Dataset entries:
══════════════════════════════

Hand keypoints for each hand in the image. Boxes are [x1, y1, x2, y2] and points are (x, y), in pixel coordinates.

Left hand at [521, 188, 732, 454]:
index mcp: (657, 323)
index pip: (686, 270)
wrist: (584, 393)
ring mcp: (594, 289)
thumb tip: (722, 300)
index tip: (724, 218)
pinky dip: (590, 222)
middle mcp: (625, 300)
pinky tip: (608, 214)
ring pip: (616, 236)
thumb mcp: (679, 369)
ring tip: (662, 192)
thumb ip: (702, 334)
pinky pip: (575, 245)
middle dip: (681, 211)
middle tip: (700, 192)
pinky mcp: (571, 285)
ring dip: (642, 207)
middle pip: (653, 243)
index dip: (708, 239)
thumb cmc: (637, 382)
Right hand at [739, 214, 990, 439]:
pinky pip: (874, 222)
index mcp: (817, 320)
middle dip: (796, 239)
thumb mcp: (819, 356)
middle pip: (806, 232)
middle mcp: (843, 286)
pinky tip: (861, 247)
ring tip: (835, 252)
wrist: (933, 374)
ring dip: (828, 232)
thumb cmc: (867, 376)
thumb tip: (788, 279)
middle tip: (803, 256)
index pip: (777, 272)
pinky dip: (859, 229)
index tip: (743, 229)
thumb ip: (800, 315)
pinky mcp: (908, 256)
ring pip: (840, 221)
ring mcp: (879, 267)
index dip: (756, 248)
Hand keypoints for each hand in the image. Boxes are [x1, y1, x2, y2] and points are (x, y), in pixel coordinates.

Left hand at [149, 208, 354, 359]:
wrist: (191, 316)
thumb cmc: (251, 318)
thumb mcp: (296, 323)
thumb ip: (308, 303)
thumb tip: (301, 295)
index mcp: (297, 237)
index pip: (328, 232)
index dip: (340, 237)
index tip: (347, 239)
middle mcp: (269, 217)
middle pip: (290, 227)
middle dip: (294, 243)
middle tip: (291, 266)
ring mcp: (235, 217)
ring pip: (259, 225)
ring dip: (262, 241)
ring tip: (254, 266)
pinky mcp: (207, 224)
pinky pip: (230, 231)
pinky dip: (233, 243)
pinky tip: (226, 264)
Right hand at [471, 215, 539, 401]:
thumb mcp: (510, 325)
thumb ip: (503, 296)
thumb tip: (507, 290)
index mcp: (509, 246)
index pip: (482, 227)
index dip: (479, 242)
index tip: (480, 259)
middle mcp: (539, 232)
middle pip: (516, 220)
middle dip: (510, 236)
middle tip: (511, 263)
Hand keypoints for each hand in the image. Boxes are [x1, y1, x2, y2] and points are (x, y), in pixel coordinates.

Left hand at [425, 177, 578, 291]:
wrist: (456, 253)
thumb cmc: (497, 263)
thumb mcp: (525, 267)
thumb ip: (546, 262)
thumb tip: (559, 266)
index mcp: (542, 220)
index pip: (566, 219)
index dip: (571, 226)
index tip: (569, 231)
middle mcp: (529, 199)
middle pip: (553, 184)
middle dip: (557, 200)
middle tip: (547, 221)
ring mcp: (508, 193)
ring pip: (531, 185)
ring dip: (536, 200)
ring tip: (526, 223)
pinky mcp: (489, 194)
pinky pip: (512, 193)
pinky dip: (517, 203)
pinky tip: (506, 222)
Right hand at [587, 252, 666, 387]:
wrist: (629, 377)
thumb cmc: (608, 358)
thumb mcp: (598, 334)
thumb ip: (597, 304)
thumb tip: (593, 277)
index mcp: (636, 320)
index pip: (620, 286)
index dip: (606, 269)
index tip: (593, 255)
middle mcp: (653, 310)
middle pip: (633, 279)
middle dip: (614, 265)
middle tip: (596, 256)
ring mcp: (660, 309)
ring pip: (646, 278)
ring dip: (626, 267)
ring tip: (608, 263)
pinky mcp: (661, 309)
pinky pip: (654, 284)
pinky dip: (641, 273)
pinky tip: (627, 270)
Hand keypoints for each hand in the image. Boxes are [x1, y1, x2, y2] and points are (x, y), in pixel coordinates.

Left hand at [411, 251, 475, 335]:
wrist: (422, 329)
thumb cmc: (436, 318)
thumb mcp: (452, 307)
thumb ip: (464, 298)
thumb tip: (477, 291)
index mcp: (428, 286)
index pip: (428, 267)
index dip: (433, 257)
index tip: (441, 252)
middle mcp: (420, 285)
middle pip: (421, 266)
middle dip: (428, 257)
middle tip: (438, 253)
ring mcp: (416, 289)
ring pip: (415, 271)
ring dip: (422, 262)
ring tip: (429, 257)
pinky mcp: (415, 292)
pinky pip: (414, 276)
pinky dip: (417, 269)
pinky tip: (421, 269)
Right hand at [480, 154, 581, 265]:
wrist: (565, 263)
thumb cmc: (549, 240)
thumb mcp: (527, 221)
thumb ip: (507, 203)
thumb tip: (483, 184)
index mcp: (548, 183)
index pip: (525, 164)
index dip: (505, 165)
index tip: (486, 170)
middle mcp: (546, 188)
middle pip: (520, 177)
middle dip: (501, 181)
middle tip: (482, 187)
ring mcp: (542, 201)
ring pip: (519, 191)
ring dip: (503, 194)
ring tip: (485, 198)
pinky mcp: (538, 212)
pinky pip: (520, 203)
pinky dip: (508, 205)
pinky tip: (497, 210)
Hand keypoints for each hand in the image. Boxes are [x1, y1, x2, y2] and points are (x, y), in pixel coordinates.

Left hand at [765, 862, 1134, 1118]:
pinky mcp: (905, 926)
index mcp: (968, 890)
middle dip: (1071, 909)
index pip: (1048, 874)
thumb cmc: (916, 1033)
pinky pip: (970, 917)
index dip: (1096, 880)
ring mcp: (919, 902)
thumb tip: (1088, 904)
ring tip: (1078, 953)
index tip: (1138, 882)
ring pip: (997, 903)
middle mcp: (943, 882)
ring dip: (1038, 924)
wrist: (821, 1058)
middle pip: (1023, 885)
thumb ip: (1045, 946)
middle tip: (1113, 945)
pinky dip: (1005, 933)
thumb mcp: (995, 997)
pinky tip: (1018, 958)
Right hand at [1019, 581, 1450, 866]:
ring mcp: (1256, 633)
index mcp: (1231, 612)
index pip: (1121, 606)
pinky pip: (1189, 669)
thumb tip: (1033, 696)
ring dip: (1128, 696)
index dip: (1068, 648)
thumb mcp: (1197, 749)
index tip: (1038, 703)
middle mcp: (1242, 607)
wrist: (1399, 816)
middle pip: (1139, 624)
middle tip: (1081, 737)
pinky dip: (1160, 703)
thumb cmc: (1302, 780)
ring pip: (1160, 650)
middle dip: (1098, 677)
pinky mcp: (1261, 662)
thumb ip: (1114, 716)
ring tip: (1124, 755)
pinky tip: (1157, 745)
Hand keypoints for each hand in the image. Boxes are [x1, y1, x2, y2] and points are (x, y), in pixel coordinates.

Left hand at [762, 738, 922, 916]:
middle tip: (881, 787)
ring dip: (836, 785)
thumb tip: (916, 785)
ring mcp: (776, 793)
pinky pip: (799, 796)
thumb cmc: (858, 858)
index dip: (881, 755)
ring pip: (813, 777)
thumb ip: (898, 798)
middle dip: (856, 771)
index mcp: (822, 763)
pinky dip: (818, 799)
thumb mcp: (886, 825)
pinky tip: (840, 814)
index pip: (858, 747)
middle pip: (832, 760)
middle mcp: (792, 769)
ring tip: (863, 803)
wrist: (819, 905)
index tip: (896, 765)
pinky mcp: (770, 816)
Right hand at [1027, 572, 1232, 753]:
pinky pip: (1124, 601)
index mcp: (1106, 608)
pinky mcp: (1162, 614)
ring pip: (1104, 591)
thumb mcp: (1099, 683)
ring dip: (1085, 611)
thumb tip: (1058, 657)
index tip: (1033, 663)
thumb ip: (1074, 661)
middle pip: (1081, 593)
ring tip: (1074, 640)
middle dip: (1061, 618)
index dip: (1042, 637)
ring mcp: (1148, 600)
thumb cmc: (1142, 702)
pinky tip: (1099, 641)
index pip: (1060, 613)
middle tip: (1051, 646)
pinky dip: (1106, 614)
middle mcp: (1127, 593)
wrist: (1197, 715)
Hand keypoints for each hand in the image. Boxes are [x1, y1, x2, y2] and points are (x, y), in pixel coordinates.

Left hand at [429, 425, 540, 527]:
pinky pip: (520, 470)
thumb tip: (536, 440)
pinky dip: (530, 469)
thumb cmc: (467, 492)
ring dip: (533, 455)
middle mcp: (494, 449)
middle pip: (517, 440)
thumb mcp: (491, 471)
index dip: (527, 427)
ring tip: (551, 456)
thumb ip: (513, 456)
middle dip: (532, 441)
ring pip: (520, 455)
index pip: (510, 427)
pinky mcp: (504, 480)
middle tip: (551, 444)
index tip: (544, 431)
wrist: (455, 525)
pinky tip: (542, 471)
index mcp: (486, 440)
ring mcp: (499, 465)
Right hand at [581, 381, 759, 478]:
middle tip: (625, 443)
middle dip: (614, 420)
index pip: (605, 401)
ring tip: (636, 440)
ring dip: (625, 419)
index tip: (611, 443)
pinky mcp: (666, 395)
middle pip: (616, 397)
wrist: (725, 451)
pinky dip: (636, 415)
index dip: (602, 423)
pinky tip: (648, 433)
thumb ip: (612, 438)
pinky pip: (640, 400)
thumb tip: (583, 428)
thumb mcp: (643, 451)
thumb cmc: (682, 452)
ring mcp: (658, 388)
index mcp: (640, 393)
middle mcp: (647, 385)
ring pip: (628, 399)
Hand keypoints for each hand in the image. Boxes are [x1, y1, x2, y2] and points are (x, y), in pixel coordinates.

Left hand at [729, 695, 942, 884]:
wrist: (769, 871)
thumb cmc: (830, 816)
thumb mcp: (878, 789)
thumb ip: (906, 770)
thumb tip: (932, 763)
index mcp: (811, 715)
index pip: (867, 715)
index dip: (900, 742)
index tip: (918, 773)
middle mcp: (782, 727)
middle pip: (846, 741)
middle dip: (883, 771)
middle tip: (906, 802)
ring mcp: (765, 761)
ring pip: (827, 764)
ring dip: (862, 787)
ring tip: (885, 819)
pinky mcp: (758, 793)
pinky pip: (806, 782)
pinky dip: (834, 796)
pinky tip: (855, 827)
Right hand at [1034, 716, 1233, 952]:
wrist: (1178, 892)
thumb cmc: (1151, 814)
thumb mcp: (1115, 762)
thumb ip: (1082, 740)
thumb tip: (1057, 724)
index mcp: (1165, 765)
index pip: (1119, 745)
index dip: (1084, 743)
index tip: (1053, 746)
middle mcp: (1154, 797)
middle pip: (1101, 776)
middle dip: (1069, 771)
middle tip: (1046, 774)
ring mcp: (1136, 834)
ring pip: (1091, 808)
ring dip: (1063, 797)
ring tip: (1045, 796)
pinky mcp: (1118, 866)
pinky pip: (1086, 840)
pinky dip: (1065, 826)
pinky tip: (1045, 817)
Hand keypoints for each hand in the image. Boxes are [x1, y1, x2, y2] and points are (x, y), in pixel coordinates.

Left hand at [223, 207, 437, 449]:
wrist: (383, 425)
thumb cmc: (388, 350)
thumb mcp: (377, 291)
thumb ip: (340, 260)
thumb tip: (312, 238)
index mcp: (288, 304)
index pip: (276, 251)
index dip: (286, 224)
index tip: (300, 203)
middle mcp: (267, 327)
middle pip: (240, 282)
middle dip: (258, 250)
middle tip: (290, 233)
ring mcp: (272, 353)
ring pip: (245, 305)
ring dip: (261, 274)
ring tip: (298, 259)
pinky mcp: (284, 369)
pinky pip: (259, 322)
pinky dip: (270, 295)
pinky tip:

══════════════════════════════

The answer is the run of lines above from the line containing "wrist: (819, 905)" through the line containing "middle dip: (1061, 618)", copied exactly and alone.

> _Result of this task_:
wrist: (819, 905)
index tip: (896, 765)
pinky mcp: (770, 816)
Right hand at [1027, 572, 1232, 753]:
pinky pip: (1124, 601)
index mcp: (1106, 608)
pinky mcp: (1162, 614)
ring pip: (1104, 591)
thumb mcp: (1099, 683)
ring dip: (1085, 611)
thumb tip: (1058, 657)
index tip: (1033, 663)
thumb ip: (1074, 661)
middle pip: (1081, 593)
ring tip: (1074, 640)
middle dip: (1061, 618)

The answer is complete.